On raconte que l'automobile assassine les grandes villes du monde. Elle les encombre, elle les pollue, elle les enlaidit. Toutes des vérités au même titre, faut-il le rappeler, qu'elle a participé aussi à leur prospérité et à leur modernité. Aujourd'hui, leur cohabitation ne semble plus possible.

Les citadins exigent un nouveau modèle. Un moyen de transport rapide, économique, sans danger, silencieux, non polluant et confortable. Soit exactement l'inverse de ce que représente la voiture individuelle. Par excès d'usage et par saturation de l'espace urbain, celle-ci est en train de changer d'image dans la conscience collective, qui semblait, pourtant, lui être totalement acquise.

Cette réflexion ne date pas d'hier. La place de l'automobile dans les grandes villes suscite depuis plusieurs années déjà des vagues de vives contestations aussi bien de ses partisans que de ses détracteurs. Tous les coups sont permis. Aussi insidieuse que l'automobile a été, les grandes villes jouent à leur tour aux hypocrites en fermant des rues à la circulation, en limitant les places de stationnement ou en créant des voies réservées pour d'autres moyens de transport.

Moins sournoise (?) que les autres, la ville de Paris estime aujourd'hui que la dissuasion ne suffit plus. Place à l'interdiction. La capitale française a déjà mis en marche une série de mesures pour en finir avec l'auto, mais en ajoute des supplémentaires. Ainsi, depuis le 1er juillet, les véhicules lourds commercialisés avant le 1er janvier 2001 ne pourront plus quadriller Paris. Une politique qui, dans un an, s'étendra aussi aux automobiles particulières mises en service avant le 1er janvier 1997 (1). À titre d'exemple, si une telle mesure était appliquée à Montréal, quatre de mes cinq voitures personnelles seraient condamnées à demeurer stationnaires, sauf le week-end ou pour emprunter la Métropolitaine.

Paris n'entend pas s'arrêter en si bon chemin. Sa maire Anne Hidalgo compte repousser, voire décourager l'usage de l'automobile dans sa juridiction et rompre définitivement avec la stratégie du «tout automobile» prêtée naguère à l'ancien président de la République, Georges Pompidou, qui voulait, disait-il, «adapter» la ville à la voiture.

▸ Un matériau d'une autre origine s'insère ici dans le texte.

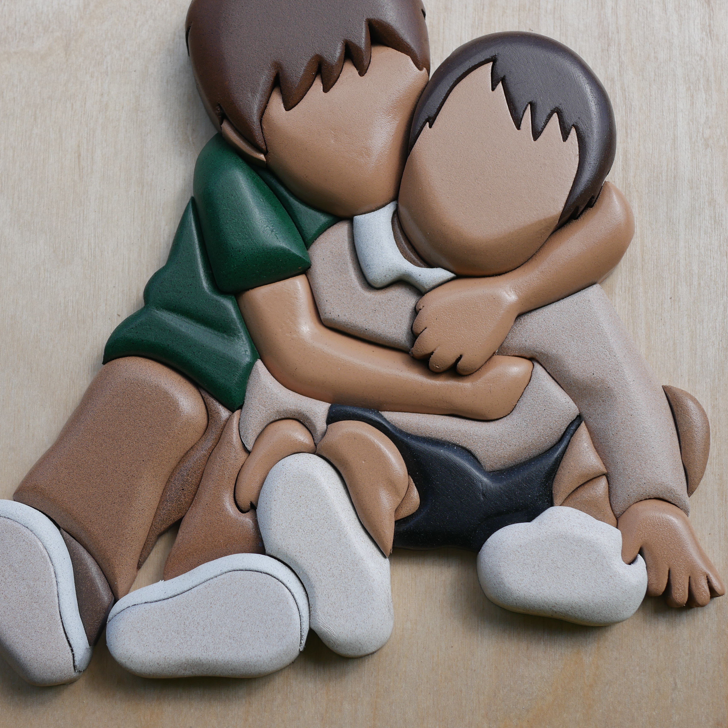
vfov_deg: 29.1
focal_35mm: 59
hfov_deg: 29.1
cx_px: 338
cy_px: 365
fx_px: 1404
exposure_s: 1/800
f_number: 4.5
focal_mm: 25
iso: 200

Pour ce faire, Mme Hidalgo promet notamment de doubler le kilométrage des pistes cyclables, de réaménager des ronds-points en espaces verts, de piétonniser partiellement la Rive droite (la Rive gauche l'est déjà depuis 2013 sur 2,3 km), donner naissance à des quartiers (sans définir encore lesquels) sans voiture et plafonner à 30 km/h la vitesse maximale sur l'ensemble de son territoire.

Déjà, plusieurs voix s'élèvent contre ces «mesures brutales» et redoutent que la lutte contre la voiture ne nuise à l'activité de la ville, transformée en «ville-musée», ou qu'elle ne soit pour les «bobos» (bourgeois bohèmes) parisiens une manière de rester entre eux, en rendant plus difficile l'accès à la capitale.

Ces diverses inquiétudes seraient légitimes si la limitation - justifiée - de la circulation automobile ne s'accompagnait pas d'un effort réel et substantiel en faveur des transports en commun. Hélas, dans ce domaine, les initiatives de la maire de Paris sont maigres ou lointaines. Comme dans de nombreuses grandes villes d'ailleurs, incapables qu'elles sont toutes de financer leurs projets sans taxer (davantage) l'auto. Denis Coderre, le maire de Montréal, doit certainement avoir une meilleure idée et l'envie de voir l'une de mes voitures...

(1) Mesure applicable du lundi au vendredi, mais exclut le passage via le périphérique.